Poland Ambassador to Greece
- In office 2005–2006
- Appointed by: Aleksander Kwaśniewski
- President: Karolos Papoulias
- Preceded by: Grzegorz Dziemidowicz
- Succeeded by: Michał Klinger

Undersecretary of State in the Ministry of National Defence
- In office 2003–2005

Poland Ambassador to Italy
- In office 1996–2001
- Appointed by: Aleksander Kwaśniewski
- President: Oscar Luigi Scalfaro Carlo Azeglio Ciampi
- Preceded by: Bolesław Michałek
- Succeeded by: Michał Radlicki

Personal details
- Born: 27 January 1944 Warsaw, Poland
- Died: 5 January 2020 (aged 75)
- Alma mater: University of Warsaw
- Profession: Diplomat, diarist, politician

= Maciej Górski (politician) =

Polish diarist and politician (1944–2020)

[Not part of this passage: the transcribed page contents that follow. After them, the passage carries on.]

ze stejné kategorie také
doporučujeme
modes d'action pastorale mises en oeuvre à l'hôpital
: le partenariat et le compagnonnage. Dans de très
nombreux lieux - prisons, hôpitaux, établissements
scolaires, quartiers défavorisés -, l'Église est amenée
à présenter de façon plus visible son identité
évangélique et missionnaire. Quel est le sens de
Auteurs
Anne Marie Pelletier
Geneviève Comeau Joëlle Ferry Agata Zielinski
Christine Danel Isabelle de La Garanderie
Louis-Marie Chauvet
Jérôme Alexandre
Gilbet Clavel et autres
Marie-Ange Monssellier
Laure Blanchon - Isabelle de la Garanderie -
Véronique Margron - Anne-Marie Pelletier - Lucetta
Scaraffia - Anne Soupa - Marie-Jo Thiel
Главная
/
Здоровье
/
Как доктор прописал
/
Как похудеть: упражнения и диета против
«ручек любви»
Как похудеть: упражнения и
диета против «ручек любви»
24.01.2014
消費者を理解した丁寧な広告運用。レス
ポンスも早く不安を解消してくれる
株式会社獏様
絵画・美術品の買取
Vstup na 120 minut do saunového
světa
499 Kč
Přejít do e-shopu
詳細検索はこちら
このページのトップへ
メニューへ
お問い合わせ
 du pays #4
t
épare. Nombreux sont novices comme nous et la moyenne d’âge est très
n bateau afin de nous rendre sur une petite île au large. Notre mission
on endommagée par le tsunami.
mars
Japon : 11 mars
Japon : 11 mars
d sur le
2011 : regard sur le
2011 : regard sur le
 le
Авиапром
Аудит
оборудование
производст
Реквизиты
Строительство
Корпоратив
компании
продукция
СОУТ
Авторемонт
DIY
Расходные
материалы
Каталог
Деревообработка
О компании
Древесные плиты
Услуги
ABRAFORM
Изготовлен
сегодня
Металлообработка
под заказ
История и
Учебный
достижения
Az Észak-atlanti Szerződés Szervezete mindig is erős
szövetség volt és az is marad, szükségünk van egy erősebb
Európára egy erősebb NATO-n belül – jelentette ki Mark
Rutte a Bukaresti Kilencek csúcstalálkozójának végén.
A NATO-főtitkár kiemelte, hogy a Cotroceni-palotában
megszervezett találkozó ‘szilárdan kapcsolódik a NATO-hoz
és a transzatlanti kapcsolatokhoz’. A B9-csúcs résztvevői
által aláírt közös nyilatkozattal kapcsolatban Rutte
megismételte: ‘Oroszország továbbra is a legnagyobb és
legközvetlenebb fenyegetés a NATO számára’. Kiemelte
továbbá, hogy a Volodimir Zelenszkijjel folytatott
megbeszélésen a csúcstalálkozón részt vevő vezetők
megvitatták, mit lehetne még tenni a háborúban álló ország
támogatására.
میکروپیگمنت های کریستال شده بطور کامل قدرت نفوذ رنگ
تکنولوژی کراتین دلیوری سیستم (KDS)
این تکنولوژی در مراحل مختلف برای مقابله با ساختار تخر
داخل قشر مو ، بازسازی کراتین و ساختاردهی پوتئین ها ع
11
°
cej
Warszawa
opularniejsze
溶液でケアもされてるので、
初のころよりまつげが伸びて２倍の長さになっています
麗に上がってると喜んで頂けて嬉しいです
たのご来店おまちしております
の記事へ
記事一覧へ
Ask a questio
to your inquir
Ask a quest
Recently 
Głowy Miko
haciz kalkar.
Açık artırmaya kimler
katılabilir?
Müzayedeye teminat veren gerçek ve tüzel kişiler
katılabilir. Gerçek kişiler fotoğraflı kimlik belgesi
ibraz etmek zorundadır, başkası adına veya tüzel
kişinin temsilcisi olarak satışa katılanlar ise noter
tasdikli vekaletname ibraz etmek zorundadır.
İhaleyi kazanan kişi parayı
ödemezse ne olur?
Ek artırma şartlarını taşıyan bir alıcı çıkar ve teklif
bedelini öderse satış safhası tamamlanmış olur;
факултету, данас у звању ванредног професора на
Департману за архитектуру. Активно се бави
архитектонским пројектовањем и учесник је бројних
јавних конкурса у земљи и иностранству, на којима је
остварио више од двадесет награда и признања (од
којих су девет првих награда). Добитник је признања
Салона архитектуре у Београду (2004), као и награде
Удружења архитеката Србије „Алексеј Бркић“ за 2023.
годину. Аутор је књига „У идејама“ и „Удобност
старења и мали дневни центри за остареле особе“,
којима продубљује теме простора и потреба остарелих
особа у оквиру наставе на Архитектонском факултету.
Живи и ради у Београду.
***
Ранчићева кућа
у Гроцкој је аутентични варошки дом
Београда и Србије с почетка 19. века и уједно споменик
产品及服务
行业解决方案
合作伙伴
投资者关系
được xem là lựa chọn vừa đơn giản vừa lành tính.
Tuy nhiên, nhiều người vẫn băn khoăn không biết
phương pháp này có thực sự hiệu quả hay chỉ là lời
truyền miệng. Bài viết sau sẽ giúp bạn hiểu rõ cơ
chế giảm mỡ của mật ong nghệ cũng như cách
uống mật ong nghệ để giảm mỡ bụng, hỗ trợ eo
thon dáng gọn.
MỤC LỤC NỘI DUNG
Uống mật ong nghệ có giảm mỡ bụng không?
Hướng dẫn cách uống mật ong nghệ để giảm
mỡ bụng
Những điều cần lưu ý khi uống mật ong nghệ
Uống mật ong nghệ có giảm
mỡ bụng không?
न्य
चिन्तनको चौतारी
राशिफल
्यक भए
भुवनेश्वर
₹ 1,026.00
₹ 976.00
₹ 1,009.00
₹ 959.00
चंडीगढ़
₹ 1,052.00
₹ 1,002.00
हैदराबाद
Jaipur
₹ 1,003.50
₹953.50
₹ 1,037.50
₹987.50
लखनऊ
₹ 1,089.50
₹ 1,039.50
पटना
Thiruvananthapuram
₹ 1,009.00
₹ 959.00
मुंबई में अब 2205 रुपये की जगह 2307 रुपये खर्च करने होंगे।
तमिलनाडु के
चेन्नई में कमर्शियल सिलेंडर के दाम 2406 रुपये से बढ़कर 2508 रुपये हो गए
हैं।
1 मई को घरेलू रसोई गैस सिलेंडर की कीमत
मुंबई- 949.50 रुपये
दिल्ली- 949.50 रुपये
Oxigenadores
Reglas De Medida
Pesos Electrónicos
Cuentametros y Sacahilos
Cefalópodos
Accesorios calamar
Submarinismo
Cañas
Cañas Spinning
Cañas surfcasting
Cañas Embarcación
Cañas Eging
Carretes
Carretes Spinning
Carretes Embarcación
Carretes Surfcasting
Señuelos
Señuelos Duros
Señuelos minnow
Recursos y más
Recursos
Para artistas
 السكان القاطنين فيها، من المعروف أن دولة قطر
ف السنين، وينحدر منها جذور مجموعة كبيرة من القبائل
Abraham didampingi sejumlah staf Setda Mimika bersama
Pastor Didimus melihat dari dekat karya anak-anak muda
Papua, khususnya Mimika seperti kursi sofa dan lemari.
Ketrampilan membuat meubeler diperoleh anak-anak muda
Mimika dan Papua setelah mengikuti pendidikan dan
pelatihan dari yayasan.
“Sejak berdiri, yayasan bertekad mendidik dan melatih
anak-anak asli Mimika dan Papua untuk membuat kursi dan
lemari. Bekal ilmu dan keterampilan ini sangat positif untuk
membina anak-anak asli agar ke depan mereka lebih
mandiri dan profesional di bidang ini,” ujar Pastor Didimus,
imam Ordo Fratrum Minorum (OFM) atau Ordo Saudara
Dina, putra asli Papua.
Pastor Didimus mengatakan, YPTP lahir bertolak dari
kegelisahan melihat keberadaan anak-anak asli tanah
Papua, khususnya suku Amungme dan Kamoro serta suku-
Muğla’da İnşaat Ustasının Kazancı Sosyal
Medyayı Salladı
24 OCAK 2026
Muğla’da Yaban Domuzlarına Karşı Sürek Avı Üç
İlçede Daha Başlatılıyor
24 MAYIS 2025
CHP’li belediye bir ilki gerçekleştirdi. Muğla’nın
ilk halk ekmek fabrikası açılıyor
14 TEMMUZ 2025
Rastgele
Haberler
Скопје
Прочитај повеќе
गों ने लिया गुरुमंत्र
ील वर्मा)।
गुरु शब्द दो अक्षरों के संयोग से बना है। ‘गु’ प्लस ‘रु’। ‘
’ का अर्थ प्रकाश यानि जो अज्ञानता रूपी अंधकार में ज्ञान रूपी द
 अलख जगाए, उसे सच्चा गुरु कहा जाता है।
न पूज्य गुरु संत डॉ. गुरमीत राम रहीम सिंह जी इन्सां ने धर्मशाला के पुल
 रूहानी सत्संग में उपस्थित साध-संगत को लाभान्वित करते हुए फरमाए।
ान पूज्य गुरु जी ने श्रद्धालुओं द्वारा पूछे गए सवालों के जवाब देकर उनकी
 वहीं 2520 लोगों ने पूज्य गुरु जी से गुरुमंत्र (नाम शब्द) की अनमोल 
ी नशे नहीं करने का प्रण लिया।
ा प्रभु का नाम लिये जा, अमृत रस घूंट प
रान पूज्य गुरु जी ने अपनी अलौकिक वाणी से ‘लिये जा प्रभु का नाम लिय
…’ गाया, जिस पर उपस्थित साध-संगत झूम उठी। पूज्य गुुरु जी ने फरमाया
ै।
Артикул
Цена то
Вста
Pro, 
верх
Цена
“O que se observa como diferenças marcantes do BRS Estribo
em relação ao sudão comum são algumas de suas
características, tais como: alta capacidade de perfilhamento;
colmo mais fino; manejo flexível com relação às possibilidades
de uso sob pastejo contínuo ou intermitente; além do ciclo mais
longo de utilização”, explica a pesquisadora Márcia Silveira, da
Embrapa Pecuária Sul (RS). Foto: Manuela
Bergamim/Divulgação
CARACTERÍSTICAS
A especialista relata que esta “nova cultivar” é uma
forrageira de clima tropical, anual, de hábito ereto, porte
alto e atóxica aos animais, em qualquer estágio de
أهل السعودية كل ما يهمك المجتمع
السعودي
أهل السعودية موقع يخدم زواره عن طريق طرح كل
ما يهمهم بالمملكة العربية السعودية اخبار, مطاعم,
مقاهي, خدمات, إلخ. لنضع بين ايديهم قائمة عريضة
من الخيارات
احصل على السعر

Maciej Górski (27 January 1944 – 5 January 2020) was a Polish diarist and politician.

== Life ==
Górski was born in Warsaw. In 1966, he graduated from law at the University of Warsaw. He worked for Życie Warszawy and the Polish news agency and publishing house Interpress. He was correspondent in Stockholm, Rome, and the Vatican City. He was Vice Minister for Defence 2003–2005, and president Aleksander Kwaśniewski advisor for European affairs. Ambassador to Italy (1996–2001) and Greece (2005–2006).

In 1997, he received Knight Grand Cross with Collar of the Order of Merit of the Italian Republic.

Górski is buried at the Powązki Military Cemetery.